→ **WORK REQUIRED**: Without including any pictures, copy each entry below exactly.

→ **INFORMATION SHOWN**:
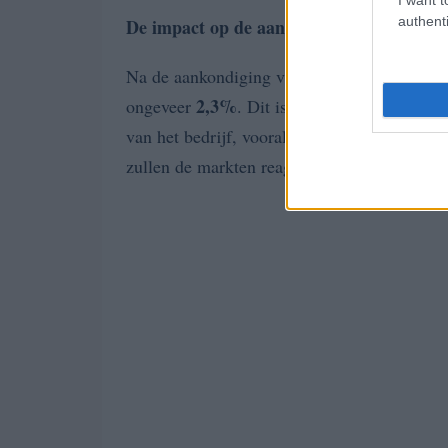
authenti
De impact op de aandelenmarkt
Na de aankondiging van de aandelenuitgifte 
2,3%
ongeveer
. Dit is een duidelijk signaa
van het bedrijf, vooral gezien de recente st
zullen de markten reageren wanneer de beu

→ **TASK SOLUTION**:
authenti
De impact op de aandelenmarkt
Na de aankondiging van de aandelenuitgifte 
2,3%
ongeveer
. Dit is een duidelijk signaa
van het bedrijf, vooral gezien de recente st
zullen de markten reageren wanneer de beu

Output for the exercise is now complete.